At the end of the day, love is being able to stay by someone’s side even if they have had a past, love is being able to stay by someone’s side even if they are going through tribulation, love is being able to look at someone’s brokenness and see the beauty within them, and love is being able to guide someone to truth rather than leaving them due to difficulty. Love is also staying by their side in sickness and in health, and love is the combining of two souls who both utterly love Jesus even in their imperfection.

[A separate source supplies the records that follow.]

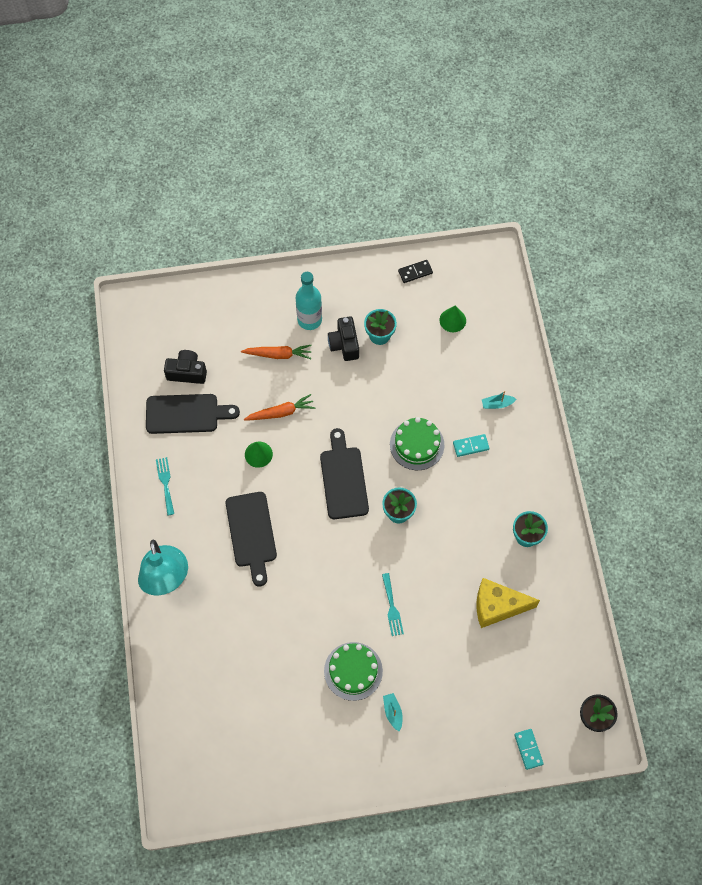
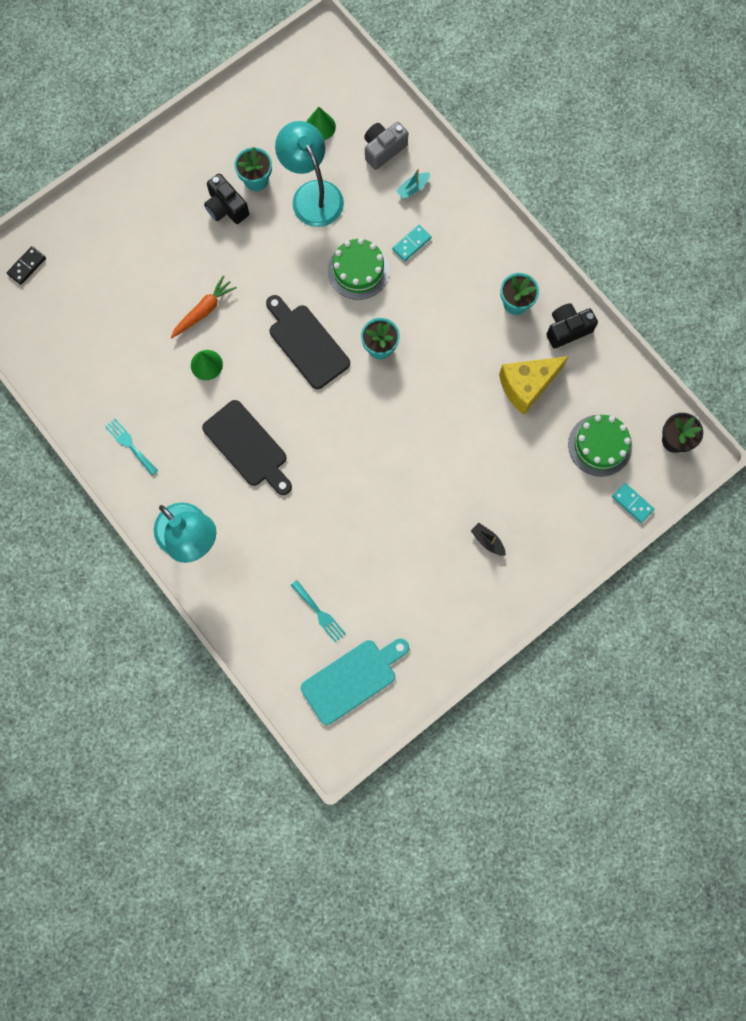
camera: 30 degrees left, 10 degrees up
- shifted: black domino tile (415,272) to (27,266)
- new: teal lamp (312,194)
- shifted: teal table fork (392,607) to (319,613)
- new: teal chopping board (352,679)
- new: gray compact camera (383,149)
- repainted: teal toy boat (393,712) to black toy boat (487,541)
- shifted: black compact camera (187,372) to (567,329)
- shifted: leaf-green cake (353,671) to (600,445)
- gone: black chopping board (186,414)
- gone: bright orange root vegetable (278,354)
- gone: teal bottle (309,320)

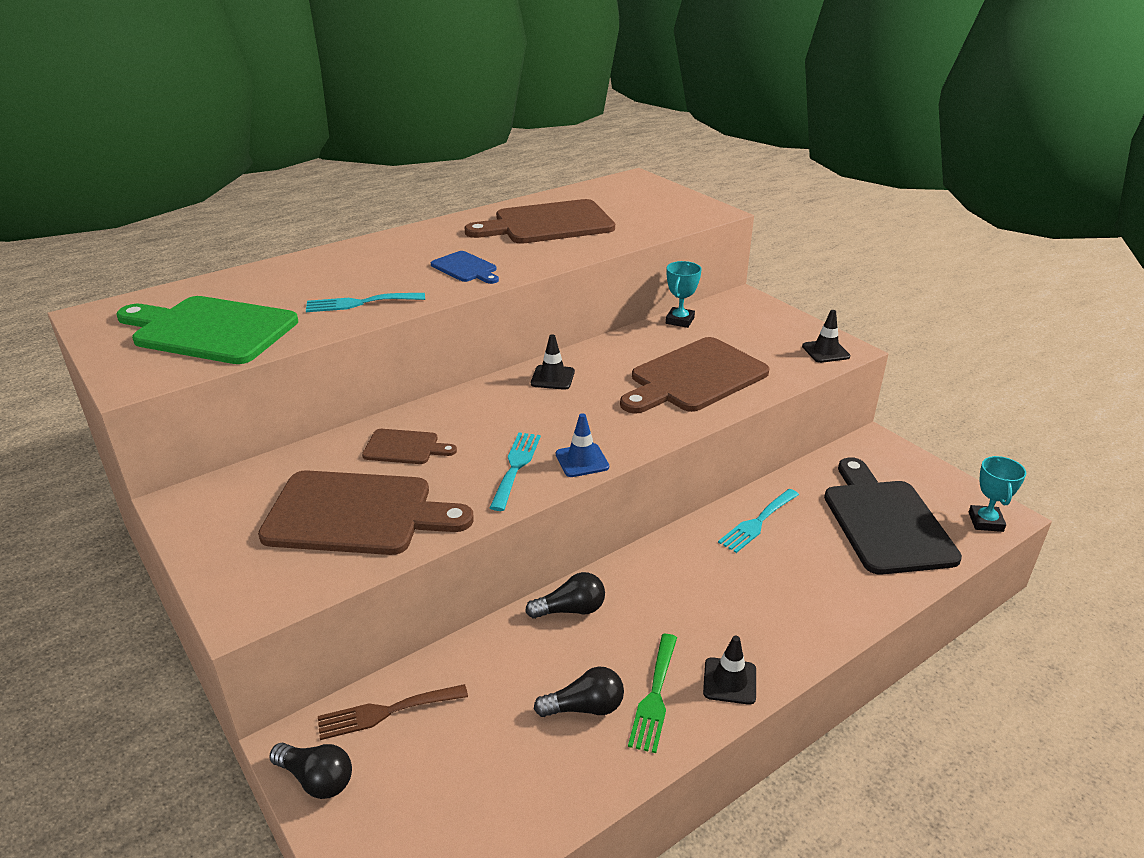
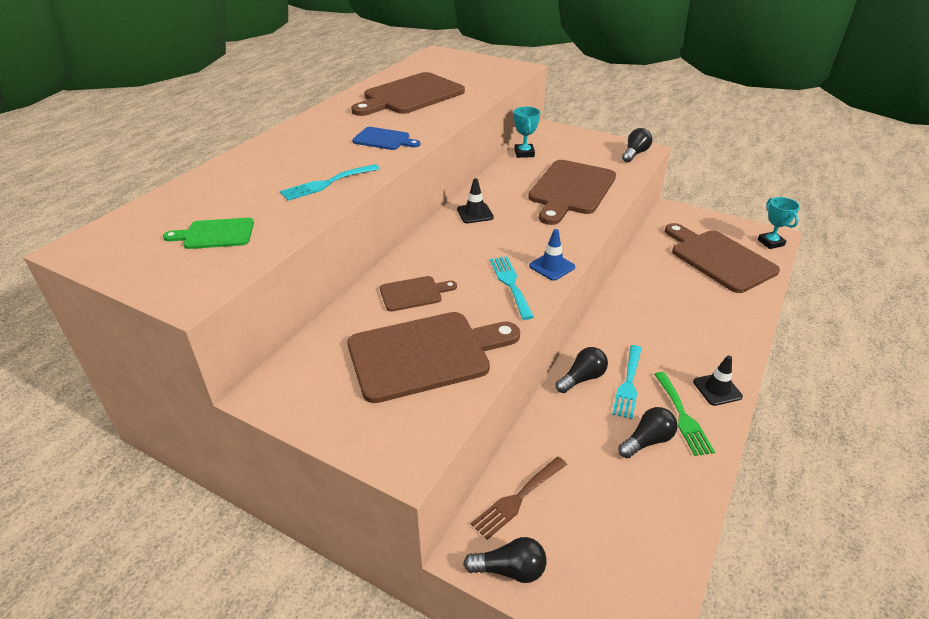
camera: 25 degrees left, 5 degrees up
- scaled: leaf-green chopping board (210,330) = (215,234) x0.50
- shifted: teal table fork (757,522) to (628,384)
- swapped: black road cone (825,351) to black lightbulb (635,154)
- repainted: black chopping board (885,522) to dark brown chopping board (719,259)

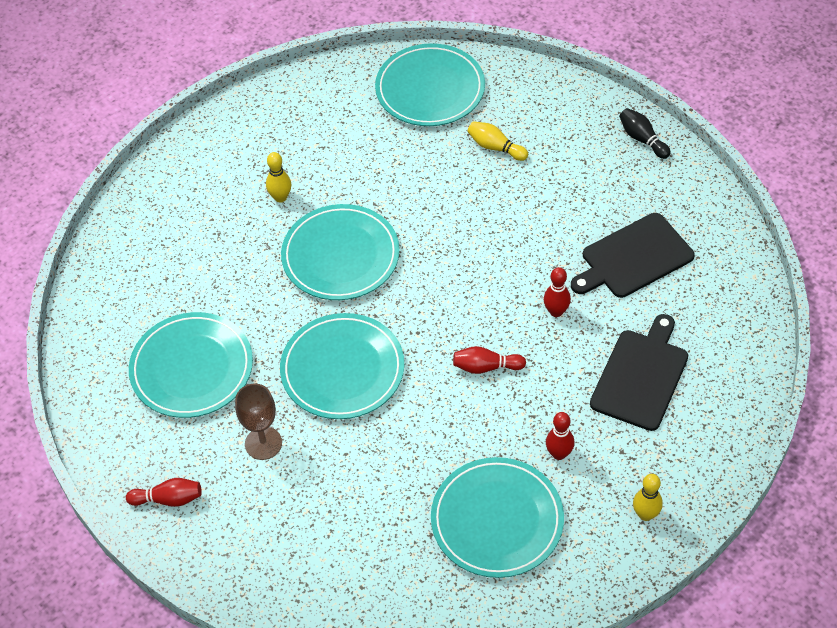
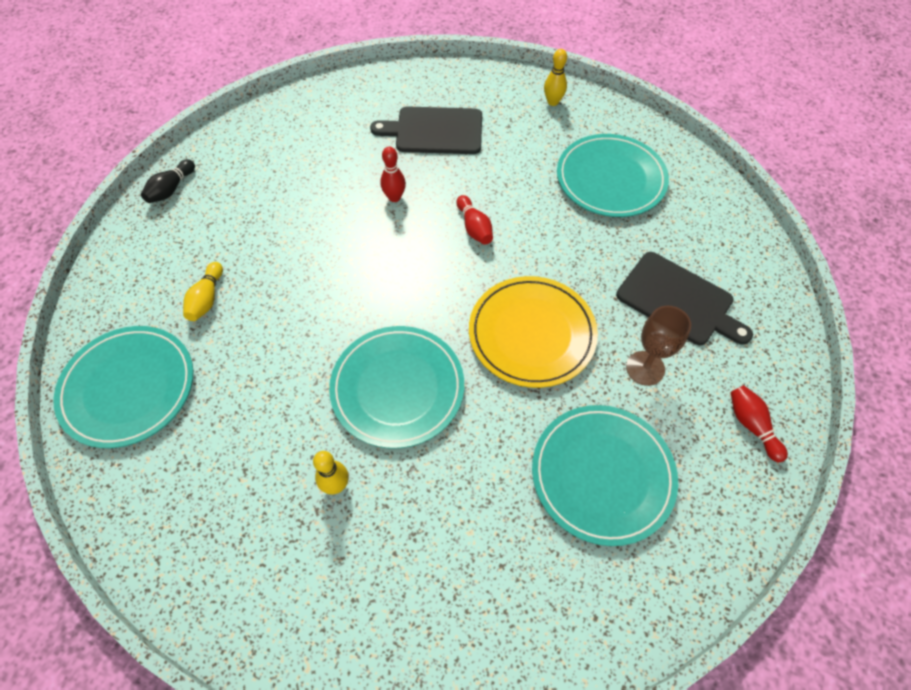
camera: 115 degrees left, 5 degrees up
- repainted: teal dinner plate (342,369) to yellow dinner plate (532,334)
- shifted: black chopping board (633,258) to (678,300)
- gone: scarlet tenpin (559,454)

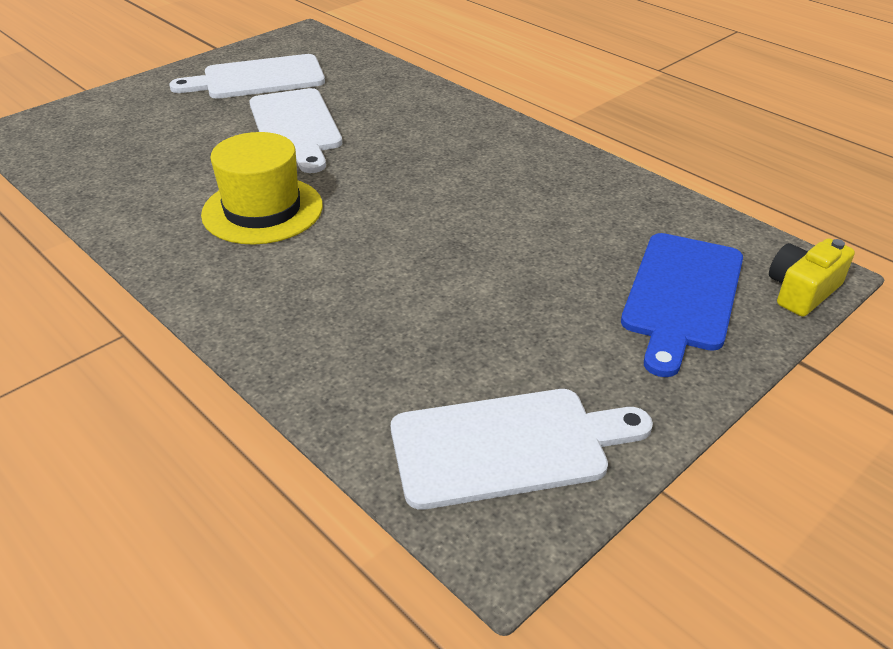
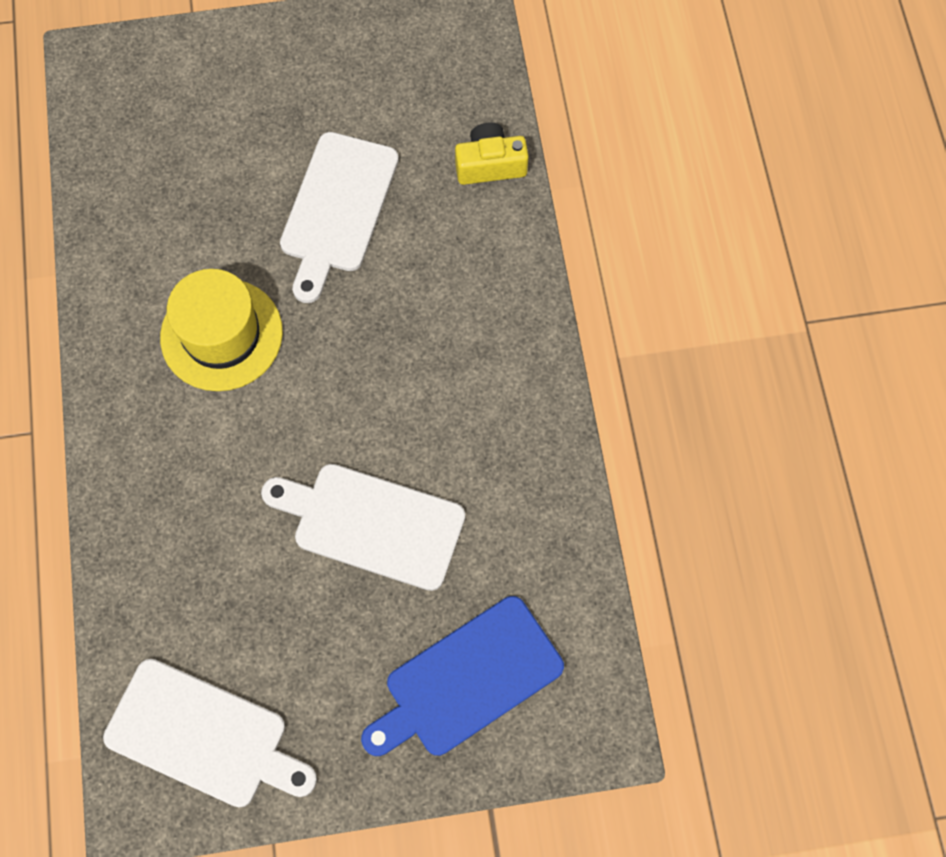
camera: 35 degrees right, 30 degrees up
- shifted: white chopping board (257,78) to (371,524)
- shifted: yellow compact camera (802,291) to (490,164)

“Love suffers long and is kind; love does not envy; love does not parade itself, is not puffed up; does not behave rudely, does not seek its own, is not provoked, thinks no ev,il; does not rejoice in iniquity, but rejoices in the truth; bears all things, believes all things, hopes all things, endures all things.” 1 Corinthians 13:4-7
At the end of the day, my future marriage isn’t going to be about me, for when I become a wife, it’ll be about me being selfless to my future husband as he is selfless to me. My love for him has to be selfless, kind, does not envy, and so forth, and I want to walk down the aisle knowing that Christ will be the foundation on which we stand on.
I want to be an encouragement to a man’s walk with Christ, for marriage will come with trials. I want to be able to be a listening ear, a gentle soul, a tender woman, and a wife who seeks to understand even if understanding is difficult, for I want a love that is tender and doesn’t think about what “I want,” but thinks, ‘What does he need?”
“But God demonstrates His own love toward us, in that while we were still sinners, Christ died for us.” Romans 5:8
Though singleness may be a wilderness season that I am not quite fond of at this point in my life, it’ll be worth it when I have a marriage that reflects Christ, and I will love like Christ does, for in our darkest He still loved. As I reflect on my current season, I choose to find hope in Christ, for at the end of the day, Christ is the only one who can truly satisfy that void within me, and whatever I place above Him will fall.
As I pray for the next season to start sooner rather than later, I glorify Christ, I fall in love with Him daily, and I find joy in the one who made a way when no way was possible, for it is because of Him that I am able to understand the concept of love, and I want to be so in love with Jesus, that my love for Christ is the thing that is attractive rather than the outside, for though the outside beauty fades, the inside beauty will never fade, and the inner beauty of a gentle and quiet soul is the beauty I want a man to fall in love with, so whether I date or not, and no matter how many more people I know are getting engaged, I will hold true to the love that will be worth every single moment of my single season.
And with that being said, these are the many thoughts that have rummaged in my mind about love from a single woman in one post.